Spinto dalla necessità di raccontare il mondo della disabilità e di sensibilizzare le istituzioni sulla questione delle barriere architettoniche, il fotografo Paolo Manzo realizza M, un libro fotografico, il progetto frutto dell’amicizia con Mario, un giovane disabile di Napoli. Paolo conosce Mario nel 2015 in un pub, e viene subito conquistato dalla sua forza, dal suo coraggio e dalla sua vitalità nell’affrontare le difficoltà quotidiane. La vita di Mario cambia nel 2002, a sedici anni, quando dopo un tuffo dal pontile dell’Italsider di Bagnoli, subisce una lesione midollare c4/c5, ASIA A. La sua condizione fisica, la tetraplegia, limita la funzionalità dei quattro arti, rendendo impossibile lo svolgimento delle semplici azioni giornaliere.
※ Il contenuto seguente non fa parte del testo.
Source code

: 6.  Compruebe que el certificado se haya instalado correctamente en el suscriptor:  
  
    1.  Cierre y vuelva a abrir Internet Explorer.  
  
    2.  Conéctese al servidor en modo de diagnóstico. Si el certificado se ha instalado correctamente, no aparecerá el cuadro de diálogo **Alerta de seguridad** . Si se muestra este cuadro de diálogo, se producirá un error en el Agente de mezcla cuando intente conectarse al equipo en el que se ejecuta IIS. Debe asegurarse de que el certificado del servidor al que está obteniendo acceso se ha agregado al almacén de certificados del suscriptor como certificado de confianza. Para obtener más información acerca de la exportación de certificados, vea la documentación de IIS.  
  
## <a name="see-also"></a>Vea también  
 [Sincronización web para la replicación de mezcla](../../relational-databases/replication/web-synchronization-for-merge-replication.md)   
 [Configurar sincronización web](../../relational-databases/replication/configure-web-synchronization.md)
Attraverso appassionanti scatti in bianco e nero, il fotogiornalista Paolo Manzo documenta le giornate di Mario, il legame profondo con la madre e le due sorelle, e rivolgendo lo sguardo alla periferia di Napoli, focalizza il suo obiettivo sul quartiere Fuorigrotta, dove vive Mario. M è un libro fotografico, frutto di tre anni di lavoro, il titolo riassume la trilogia della storia: Mare, Madre, Mario. Mario il protagonista, il mare, luogo dell’incidente e la madre che l’ha accudito e fatto rinascere. Per concretizzare il progetto M, il fotografo Paolo Manzo ha avviato una campagna crowdfunding, con una prevendita di copie, che gli permetterà di pubblicare il libro. www.crowdbooks.com
Cosa ti ha colpito di Mario il giorno in cui lo hai conosciuto?
«Prima di conoscere Mario, già sentivo l’esigenza di avvicinarmi al mondo della disabilità, per un desiderio personale, volevo mettermi alla prova. Conobbi Mario in un pub e fui colpito all’istante dal fatto che lui non si sentisse per niente a disagio, a causa della sua condizione fisica. In quel pub, luogo di incontro e di aggregazione, furono demolite le mie barriere interiori. Nacque subito un’amicizia sincera. Gli proposi il mio progetto, quello cioè di voler raccontare la sua storia e lui accettò. Fui soprattutto stimolato, dalla sua intelligenza e dalla sua voglia di vivere e in particolar modo dall’entusiasmo, trasmessogli dalla sua famiglia e dai suoi amici, tra cui Emanuele, che dopo l’incidente non l’ha mai abbandonato. Gli amici veri sono cresciuti insieme a lui, lo hanno sempre sostenuto, rispettando i suoi tempi».
Le barriere architettoniche limitano l’indipendenza delle persone con disabilità…
«Sì, molti posti sono praticamente inaccessibili ai disabili. Purtroppo Mario incontra quotidianamente ostacoli nei suoi spostamenti con la carrozzina, sacchetti dei rifiuti per terra, cartelli stradali al centro del marciapiede, auto e motorini parcheggiati davanti alle rampe, ritrovandosi spesso a camminare per strada, fuori dal marciapiede».
Come trascorre le sue giornate?
«Mario è impegnato con la sua associazione, per portare avanti il progetto di vita indipendente, in riferimento all’art. 19 (Vita indipendente ed inclusione nella società) della Convenzione delle Nazioni Unite sui diritti delle persone con disabilità, che prevede tra l’altro una serie di servizi sociali di sostegno, compresa l’assistenza personale. Mario cerca ogni giorno di mettersi a disposizione degli altri, sostiene moralmente coloro che ne hanno bisogno, aiutandoli a superare quelle difficoltà, che lui in passato è riuscito a vincere».
Hai scattato foto anche nel quartiere in cui vive Mario, quello di Fuorigrotta…
«Attraverso i miei scatti ho documentato l’abbandono e il degrado del quartiere, invivibile e dimenticato dalle istituzioni. In particolare gli scatti nell’Italsider di Bagnoli, il luogo in cui è avvenuto l’incidente, documentano un luogo intriso di pericoli, una zona che i ragazzi percorrono durante i mesi estivi, per poi tuffarsi a mare».
C’è uno scatto che ritieni significativo e che ti rimarrà impresso?
«La foto dell’abbraccio della madre. Uno scatto che mi ha coinvolto a livello emotivo. Riflettendomi in quello scatto, ho avvertito il desiderio di un abbraccio, mai dato a mia madre. Vedere Mario abbracciato a 33 anni alla madre, mi ha emozionato. Penso che abbia trovato la forza in quegli abbracci ricevuti».
Cosa rappresenta questo libro fotografico per te a livello umano?
«È un’esperienza che mi ha plasmato interiormente, cambiando totalmente il mio modo di vedere la vita, le mie azioni e il mio approccio con gli altri».